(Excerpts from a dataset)
--- START ---

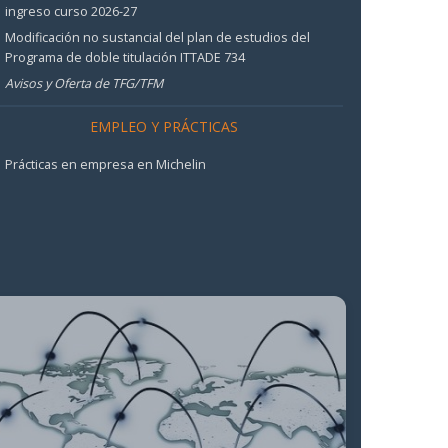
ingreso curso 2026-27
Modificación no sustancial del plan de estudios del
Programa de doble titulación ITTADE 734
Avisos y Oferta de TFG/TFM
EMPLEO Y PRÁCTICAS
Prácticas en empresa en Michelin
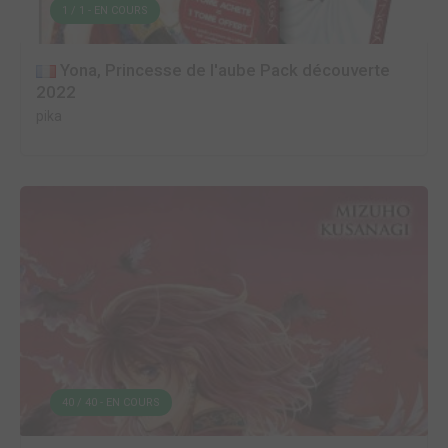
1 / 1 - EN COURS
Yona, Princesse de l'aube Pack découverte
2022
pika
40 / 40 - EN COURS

--- END ---
--- START ---

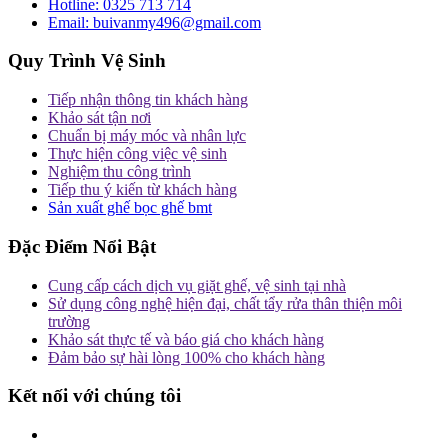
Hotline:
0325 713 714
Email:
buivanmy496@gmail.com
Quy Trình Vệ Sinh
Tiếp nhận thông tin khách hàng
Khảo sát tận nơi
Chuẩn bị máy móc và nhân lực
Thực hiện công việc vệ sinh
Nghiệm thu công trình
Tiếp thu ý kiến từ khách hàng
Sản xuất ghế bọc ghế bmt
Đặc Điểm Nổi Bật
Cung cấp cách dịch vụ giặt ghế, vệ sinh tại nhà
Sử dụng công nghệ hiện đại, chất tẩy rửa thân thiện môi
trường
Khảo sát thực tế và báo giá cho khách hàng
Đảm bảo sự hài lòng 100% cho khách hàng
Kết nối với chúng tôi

--- END ---

→ **DIRECTIVE**
Search the entries for lines with the string "Tiếp", then report their number alone.

→ **SOLVED EXERCISE**
2